TEXTE FOURNI:
Stephen, pouvez-nous nous parler du CETM ?
Avec une amie, nous avons fondé le CETM (le Centre Éducatif pour le Théâtre à Montréal) après avoir fait du théâtre ensemble. Depuis sept ans, je produis des comédies musicales, à petite échelle. Ce sont quand-même des projets intéressants comme Oh! Coward ou The Club. Ces pièces ont été présentées en anglais partout au Québec. Maintenant, j’essaie de les emmener à un autre niveau pour poursuivre mes objectifs et ainsi, favoriser notre milieu artistique. Je sais qu’il y a des besoins évidents de ce côté-là qui ne sont toujours pas comblés. Si nous n’allons pas de l’avant avec ces projets, nous serons encore obligés d’aller à New-York ou à Toronto. On veut continuer d’aller voir des spectacles dans ces villes mais on souhaite aussi pouvoir dire : « Ce qui se passe à Montréal est vraiment très intéressant ». Alors, le CETM a pour but de venir en aide à cette communauté théâtrale. Le centre est là pour éduquer le public ainsi que nos artistes qui, eux, doivent apprendre les façons de rejoindre celui-ci. Nous constatons souvent que le public veut voir des spectacles mais se plaint qu’il n’en n’entend pas parler. Donc merci à des gens comme vous et à Regard en Coulisse car le seul fait de parler de nous veut dire que nous existons !
Comment le CETM peut faire changer les choses ?

OBJECTIFS:
1 – Quelles villes sont nommées dans l'entretien sur le CETM ?
2 – Pouvez-vous citer les lignes des rangées, depuis celle qui contient « family: Dolichopodidae » (incluse) jusqu'à la fin des rangées, en omettant les images ?

DONNÉES DU CORPUS:
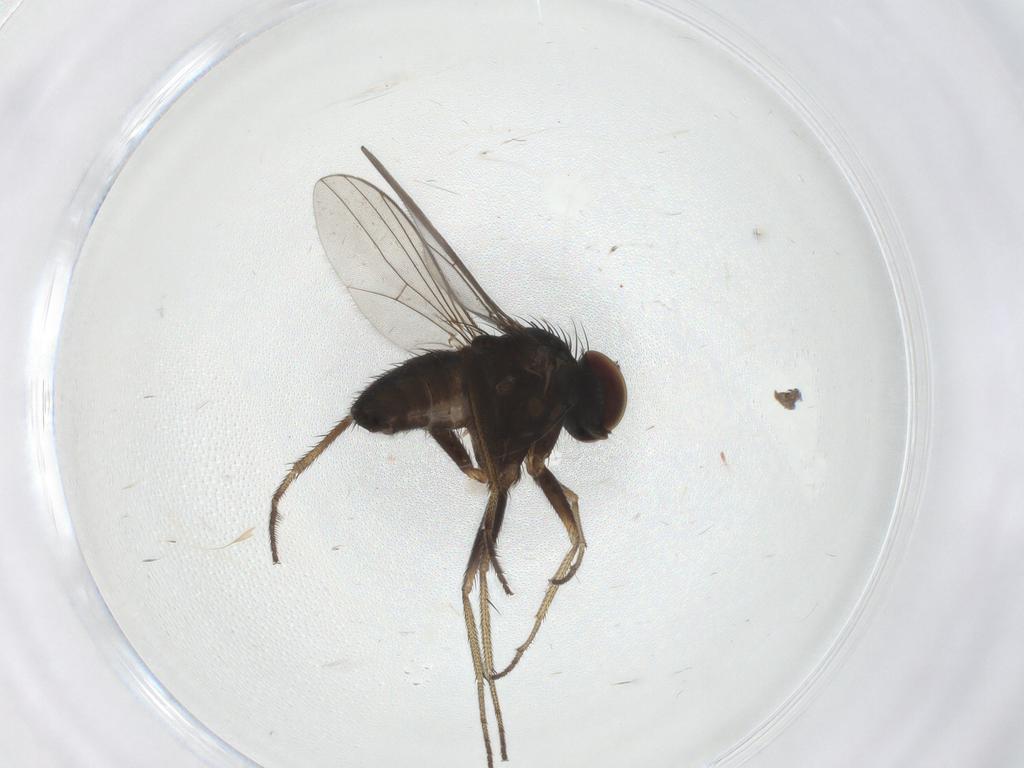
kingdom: Animalia
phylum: Arthropoda
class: Insecta
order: Diptera
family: Dolichopodidae
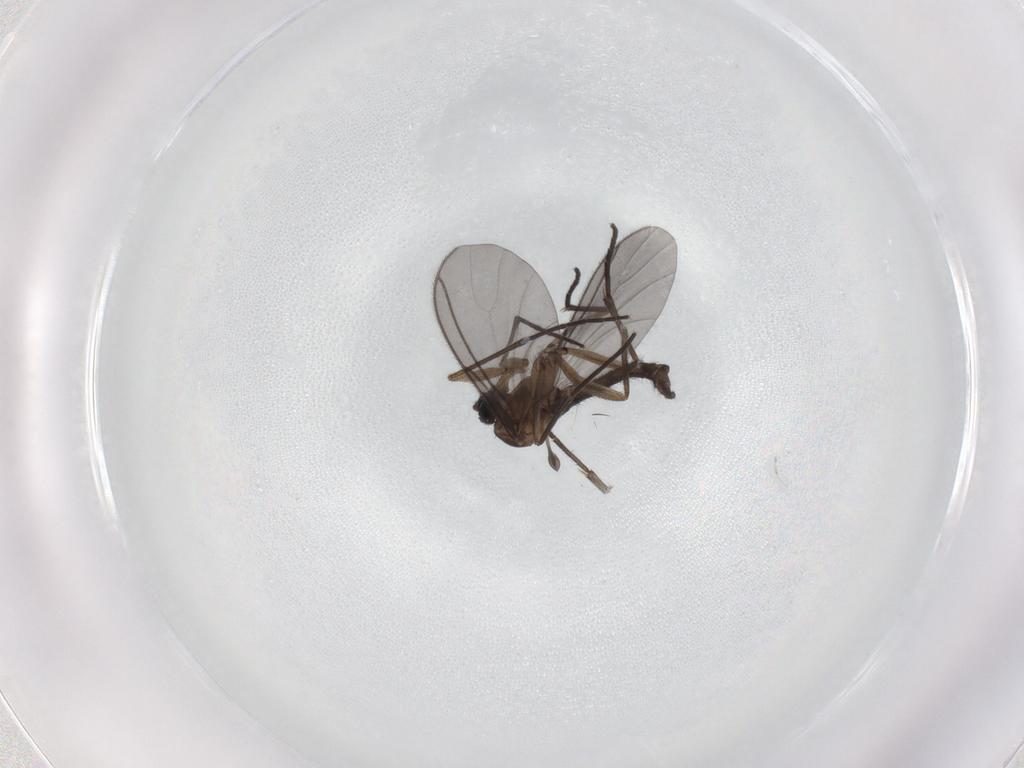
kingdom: Animalia
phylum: Arthropoda
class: Insecta
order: Diptera
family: Sciaridae
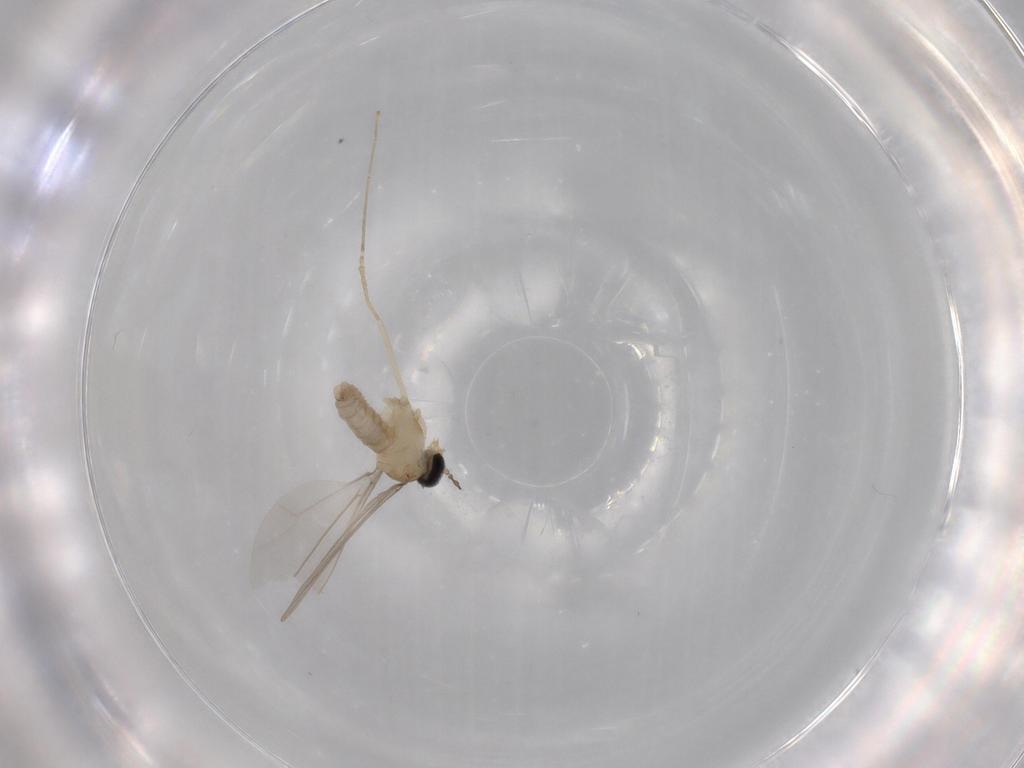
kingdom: Animalia
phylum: Arthropoda
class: Insecta
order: Diptera
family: Cecidomyiidae
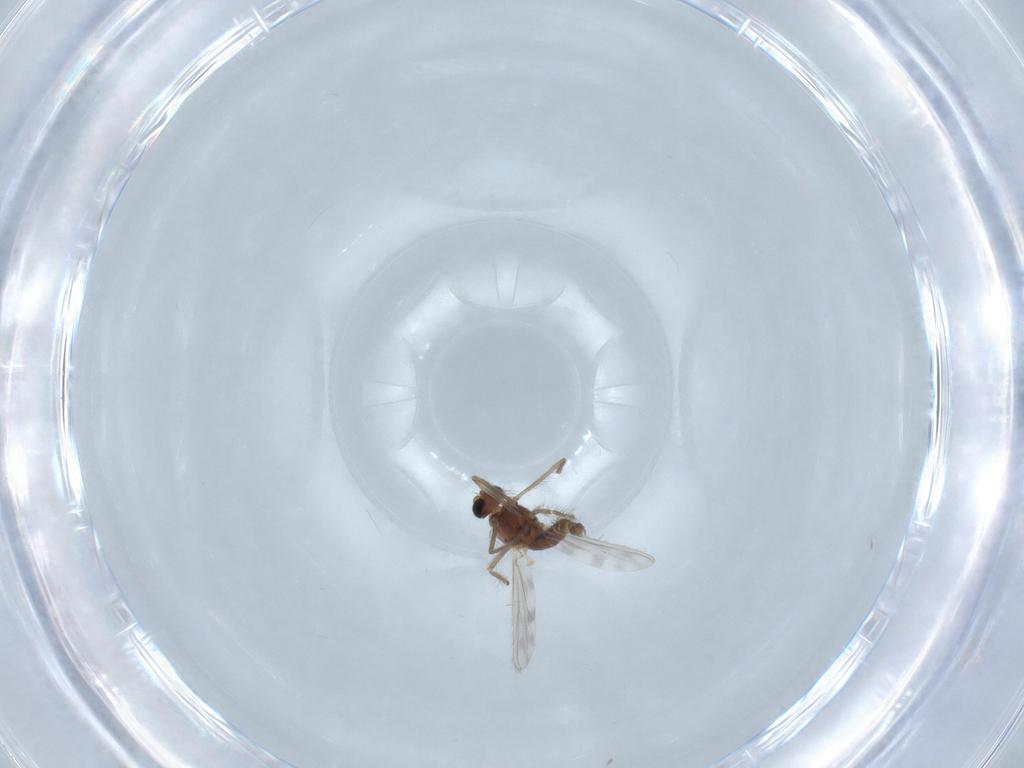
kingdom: Animalia
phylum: Arthropoda
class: Insecta
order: Diptera
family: Chironomidae
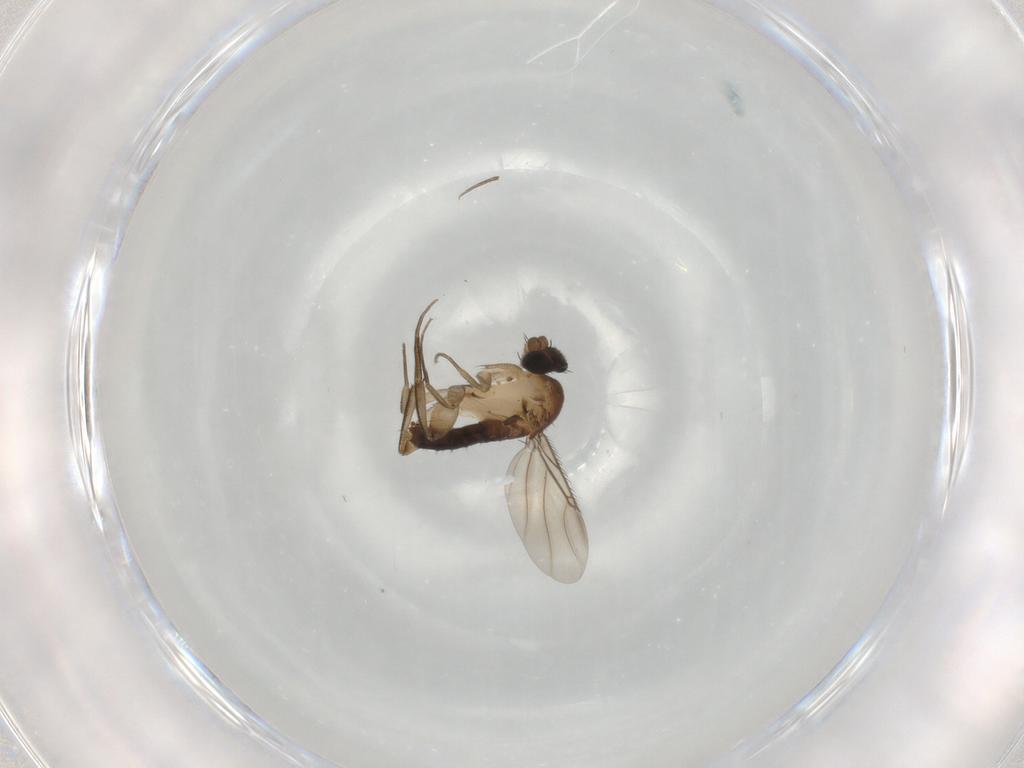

RÉPONSES PAR CONSIGNE:
1 – Montréal, New-York, Toronto

2 –
family: Dolichopodidae
kingdom: Animalia
phylum: Arthropoda
class: Insecta
order: Diptera
family: Sciaridae
kingdom: Animalia
phylum: Arthropoda
class: Insecta
order: Diptera
family: Cecidomyiidae
kingdom: Animalia
phylum: Arthropoda
class: Insecta
order: Diptera
family: Chironomidae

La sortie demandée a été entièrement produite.